--- RECORD SET ---
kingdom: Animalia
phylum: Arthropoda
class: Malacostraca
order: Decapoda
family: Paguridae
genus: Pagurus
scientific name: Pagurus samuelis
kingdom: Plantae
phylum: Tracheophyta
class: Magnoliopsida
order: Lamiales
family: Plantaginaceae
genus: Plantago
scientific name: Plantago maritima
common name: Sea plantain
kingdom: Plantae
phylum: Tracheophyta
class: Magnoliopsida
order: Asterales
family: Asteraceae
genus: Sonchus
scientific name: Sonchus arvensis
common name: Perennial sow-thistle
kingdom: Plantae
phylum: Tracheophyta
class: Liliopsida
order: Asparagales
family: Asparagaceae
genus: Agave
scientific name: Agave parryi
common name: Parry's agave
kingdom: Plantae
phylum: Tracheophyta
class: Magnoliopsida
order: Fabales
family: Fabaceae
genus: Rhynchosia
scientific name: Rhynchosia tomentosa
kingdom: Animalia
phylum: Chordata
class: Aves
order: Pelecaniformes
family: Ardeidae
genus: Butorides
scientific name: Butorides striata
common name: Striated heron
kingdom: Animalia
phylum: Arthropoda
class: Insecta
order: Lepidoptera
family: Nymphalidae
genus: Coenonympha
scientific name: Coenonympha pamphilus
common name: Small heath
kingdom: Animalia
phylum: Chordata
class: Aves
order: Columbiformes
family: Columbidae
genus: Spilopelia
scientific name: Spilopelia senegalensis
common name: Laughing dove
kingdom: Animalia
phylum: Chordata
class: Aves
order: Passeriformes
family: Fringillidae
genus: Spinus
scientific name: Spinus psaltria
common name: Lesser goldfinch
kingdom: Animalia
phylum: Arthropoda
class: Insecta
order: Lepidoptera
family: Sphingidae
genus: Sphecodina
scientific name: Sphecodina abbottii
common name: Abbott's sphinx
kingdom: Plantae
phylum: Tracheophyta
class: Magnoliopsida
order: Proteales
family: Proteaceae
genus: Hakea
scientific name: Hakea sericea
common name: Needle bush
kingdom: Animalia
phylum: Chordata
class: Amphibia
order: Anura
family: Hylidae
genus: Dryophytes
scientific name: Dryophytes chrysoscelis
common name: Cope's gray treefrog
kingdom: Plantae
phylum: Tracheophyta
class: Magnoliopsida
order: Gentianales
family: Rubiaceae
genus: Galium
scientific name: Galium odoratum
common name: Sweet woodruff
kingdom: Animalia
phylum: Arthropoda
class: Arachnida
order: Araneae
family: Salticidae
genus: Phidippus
---
▸ **WHAT YOU NEED TO DO**
Write out all the lines above again, changing every "common name" to "vernacular name" and leaving the rest as it is.

▸ **EXERCISE RESPONSE**
kingdom: Animalia
phylum: Arthropoda
class: Malacostraca
order: Decapoda
family: Paguridae
genus: Pagurus
scientific name: Pagurus samuelis
kingdom: Plantae
phylum: Tracheophyta
class: Magnoliopsida
order: Lamiales
family: Plantaginaceae
genus: Plantago
scientific name: Plantago maritima
vernacular name: Sea plantain
kingdom: Plantae
phylum: Tracheophyta
class: Magnoliopsida
order: Asterales
family: Asteraceae
genus: Sonchus
scientific name: Sonchus arvensis
vernacular name: Perennial sow-thistle
kingdom: Plantae
phylum: Tracheophyta
class: Liliopsida
order: Asparagales
family: Asparagaceae
genus: Agave
scientific name: Agave parryi
vernacular name: Parry's agave
kingdom: Plantae
phylum: Tracheophyta
class: Magnoliopsida
order: Fabales
family: Fabaceae
genus: Rhynchosia
scientific name: Rhynchosia tomentosa
kingdom: Animalia
phylum: Chordata
class: Aves
order: Pelecaniformes
family: Ardeidae
genus: Butorides
scientific name: Butorides striata
vernacular name: Striated heron
kingdom: Animalia
phylum: Arthropoda
class: Insecta
order: Lepidoptera
family: Nymphalidae
genus: Coenonympha
scientific name: Coenonympha pamphilus
vernacular name: Small heath
kingdom: Animalia
phylum: Chordata
class: Aves
order: Columbiformes
family: Columbidae
genus: Spilopelia
scientific name: Spilopelia senegalensis
vernacular name: Laughing dove
kingdom: Animalia
phylum: Chordata
class: Aves
order: Passeriformes
family: Fringillidae
genus: Spinus
scientific name: Spinus psaltria
vernacular name: Lesser goldfinch
kingdom: Animalia
phylum: Arthropoda
class: Insecta
order: Lepidoptera
family: Sphingidae
genus: Sphecodina
scientific name: Sphecodina abbottii
vernacular name: Abbott's sphinx
kingdom: Plantae
phylum: Tracheophyta
class: Magnoliopsida
order: Proteales
family: Proteaceae
genus: Hakea
scientific name: Hakea sericea
vernacular name: Needle bush
kingdom: Animalia
phylum: Chordata
class: Amphibia
order: Anura
family: Hylidae
genus: Dryophytes
scientific name: Dryophytes chrysoscelis
vernacular name: Cope's gray treefrog
kingdom: Plantae
phylum: Tracheophyta
class: Magnoliopsida
order: Gentianales
family: Rubiaceae
genus: Galium
scientific name: Galium odoratum
vernacular name: Sweet woodruff
kingdom: Animalia
phylum: Arthropoda
class: Arachnida
order: Araneae
family: Salticidae
genus: Phidippus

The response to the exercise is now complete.